For each statement, say whether the court excerpt below agrees with it, answering yes or no and quoting the words from the excerpt that settle it. (a) The plaintiff asserts a single claim for relief based on his Eighth Amendment right. (b) The United States Marshals Service successfully served Defendants Baldridge and Camp. (c) Defendant Camp moved from the address provided by the CDOC in February 2022.

** Opening Selected extract block **

In addition, Mr. White alleges that Defendant Baldridge then grabbed and twisted Plaintiff's body and arm, forcing and “slamming” his body to the floor, despite Plaintiff's uncombative state. [Id. at 9]. Defendant Baldridge's actions caused Plaintiff “extreme pain and injury” and “a herniated dis[c] requiring surgery.” [Id. at 4]. Mr. White alleges that Defendants Baldridge and Camp acted pursuant to official LCF policies implemented by Defendant Terry Jaques, the LCF Warden. [Id. at 1, 6].
In his Second Amended Complaint, Plaintiff asserts one claim for relief under 42 U.S.C. § 1983 based on a violation of his Eighth Amendment right to be free from cruel and unusual punishment. [Id. at 5]. Plaintiff seeks (1) compensatory and punitive damages; (2) “injunctive relief in the form of a[n] order directing the defendants to provide adequate medical” treatment to Plaintiff; and (3) “prospective injunctive relief prohibiting the defendants” from using pepperspray on Plaintiff. [Id. at 12, 14-15].
On April 8, 2022, the CDOC returned a waiver of service as to Defendant Jaques, [Doc. 17], but also informed the Court that Defendants Baldridge and Camp no longer worked for the CDOC. [Doc. 18]. The CDOC provided these Defendants' last known residential contact information to the Court for service of process. [Id. at 1].
Based on the CDOC's representations, this Court sua sponte ordered the United States Marshals Service (“USMS”) to “attempt service on Defendants Baldridge and Camp at the addresses provided for these Defendants” by the CDOC. [Doc. 19 at 1].[2]The USMS attempted service on these Defendants, and in June 2022, summonses were returned unexecuted as to both Defendants Camp and Baldridge. [Doc. 38; Doc. 40]. The process receipt for Defendant Baldridge indicated that Defendant Baldridge had moved from the address provided by the CDOC in February 2022. [Doc. 39 at 2]. Similarly, the process receipt for Defendant Camp stated that he had moved in December 2021. [Doc. 37 at 2]. Thus, service was not successful on Defendants Baldridge and Camp.

** Closing Selected extract block **
** Opening Listed records block **

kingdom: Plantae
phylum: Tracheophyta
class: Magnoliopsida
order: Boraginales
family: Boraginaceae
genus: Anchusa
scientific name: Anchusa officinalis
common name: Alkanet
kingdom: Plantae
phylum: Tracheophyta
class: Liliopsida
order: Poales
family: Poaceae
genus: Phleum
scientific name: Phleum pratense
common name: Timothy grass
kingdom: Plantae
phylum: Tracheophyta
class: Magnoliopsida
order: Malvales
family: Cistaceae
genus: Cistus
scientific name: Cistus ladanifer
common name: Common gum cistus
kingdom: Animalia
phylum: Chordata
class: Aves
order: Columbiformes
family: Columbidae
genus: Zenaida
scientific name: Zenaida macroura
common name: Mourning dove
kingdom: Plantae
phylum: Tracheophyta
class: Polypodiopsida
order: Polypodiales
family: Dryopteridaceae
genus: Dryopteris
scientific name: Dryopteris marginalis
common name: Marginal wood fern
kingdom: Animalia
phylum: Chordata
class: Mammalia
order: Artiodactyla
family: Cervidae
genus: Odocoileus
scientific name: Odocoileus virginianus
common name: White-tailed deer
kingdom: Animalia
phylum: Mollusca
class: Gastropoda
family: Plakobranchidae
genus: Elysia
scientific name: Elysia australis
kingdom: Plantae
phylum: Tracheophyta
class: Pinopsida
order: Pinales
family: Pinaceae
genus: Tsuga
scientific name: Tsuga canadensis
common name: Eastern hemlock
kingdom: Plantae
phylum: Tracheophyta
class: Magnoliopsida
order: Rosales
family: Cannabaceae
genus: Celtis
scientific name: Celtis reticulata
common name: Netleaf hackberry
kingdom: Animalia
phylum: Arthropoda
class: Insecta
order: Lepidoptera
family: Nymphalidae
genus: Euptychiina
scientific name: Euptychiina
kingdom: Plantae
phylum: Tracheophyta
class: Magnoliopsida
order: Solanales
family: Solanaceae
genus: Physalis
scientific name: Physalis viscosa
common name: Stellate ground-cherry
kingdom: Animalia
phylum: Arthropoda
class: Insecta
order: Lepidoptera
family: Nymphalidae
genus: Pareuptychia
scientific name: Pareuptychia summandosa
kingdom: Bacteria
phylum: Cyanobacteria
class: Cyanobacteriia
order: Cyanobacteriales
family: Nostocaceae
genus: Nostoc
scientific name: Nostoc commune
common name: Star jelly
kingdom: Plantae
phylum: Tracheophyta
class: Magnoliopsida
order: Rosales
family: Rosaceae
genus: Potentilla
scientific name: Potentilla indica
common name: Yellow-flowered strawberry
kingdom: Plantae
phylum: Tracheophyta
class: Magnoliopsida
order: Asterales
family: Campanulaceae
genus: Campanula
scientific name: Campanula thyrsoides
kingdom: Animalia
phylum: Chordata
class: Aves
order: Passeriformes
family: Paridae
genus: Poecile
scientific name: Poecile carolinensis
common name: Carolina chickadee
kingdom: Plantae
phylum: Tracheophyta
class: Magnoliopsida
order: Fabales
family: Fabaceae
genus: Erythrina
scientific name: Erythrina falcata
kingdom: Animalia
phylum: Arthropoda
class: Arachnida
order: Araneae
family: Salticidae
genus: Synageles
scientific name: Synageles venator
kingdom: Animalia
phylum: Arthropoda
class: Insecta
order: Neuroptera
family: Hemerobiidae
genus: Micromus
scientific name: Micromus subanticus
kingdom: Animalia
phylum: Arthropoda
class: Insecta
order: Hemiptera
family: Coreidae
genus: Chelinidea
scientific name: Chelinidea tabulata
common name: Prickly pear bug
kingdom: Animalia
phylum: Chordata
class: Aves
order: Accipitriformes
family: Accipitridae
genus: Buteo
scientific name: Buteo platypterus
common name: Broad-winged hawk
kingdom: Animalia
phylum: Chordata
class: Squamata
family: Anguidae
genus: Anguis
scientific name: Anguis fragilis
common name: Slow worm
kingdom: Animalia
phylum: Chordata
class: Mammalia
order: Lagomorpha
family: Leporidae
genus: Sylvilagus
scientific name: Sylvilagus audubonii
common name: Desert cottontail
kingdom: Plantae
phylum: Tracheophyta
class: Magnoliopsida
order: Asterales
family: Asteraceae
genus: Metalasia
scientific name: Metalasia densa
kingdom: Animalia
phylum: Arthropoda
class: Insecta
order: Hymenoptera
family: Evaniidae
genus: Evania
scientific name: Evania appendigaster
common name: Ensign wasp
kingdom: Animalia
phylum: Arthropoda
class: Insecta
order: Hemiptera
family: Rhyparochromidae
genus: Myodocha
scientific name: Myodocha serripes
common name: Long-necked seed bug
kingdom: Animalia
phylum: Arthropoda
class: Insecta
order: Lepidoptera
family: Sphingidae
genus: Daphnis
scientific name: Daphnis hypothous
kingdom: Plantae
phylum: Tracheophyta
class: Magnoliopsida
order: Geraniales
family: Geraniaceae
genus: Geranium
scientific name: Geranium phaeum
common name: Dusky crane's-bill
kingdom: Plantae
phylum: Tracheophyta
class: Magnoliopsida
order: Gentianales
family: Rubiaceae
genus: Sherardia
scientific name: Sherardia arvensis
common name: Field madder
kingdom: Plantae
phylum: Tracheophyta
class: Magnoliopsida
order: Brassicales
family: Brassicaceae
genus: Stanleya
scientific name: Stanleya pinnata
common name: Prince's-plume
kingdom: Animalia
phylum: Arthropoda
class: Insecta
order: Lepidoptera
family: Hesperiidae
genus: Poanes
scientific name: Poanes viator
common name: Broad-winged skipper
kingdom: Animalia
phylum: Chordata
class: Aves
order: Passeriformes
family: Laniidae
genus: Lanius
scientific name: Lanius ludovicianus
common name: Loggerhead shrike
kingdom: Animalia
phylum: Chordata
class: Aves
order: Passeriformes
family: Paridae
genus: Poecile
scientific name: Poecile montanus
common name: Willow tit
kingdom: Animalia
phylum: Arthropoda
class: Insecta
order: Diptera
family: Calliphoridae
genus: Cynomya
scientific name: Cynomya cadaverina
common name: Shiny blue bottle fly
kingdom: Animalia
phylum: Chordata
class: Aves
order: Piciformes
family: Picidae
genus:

** Closing Listed records block **

--- Answer section ---
(a) Yes: "Plaintiff asserts one claim for relief under 42 U.S.C. § 1983 based on a violation of his Eighth Amendment right to be free from cruel and unusual punishment."
(b) No: "summonses were returned unexecuted as to both Defendants Camp and Baldridge."
(c) No: "the process receipt for Defendant Camp stated that he had moved in December 2021."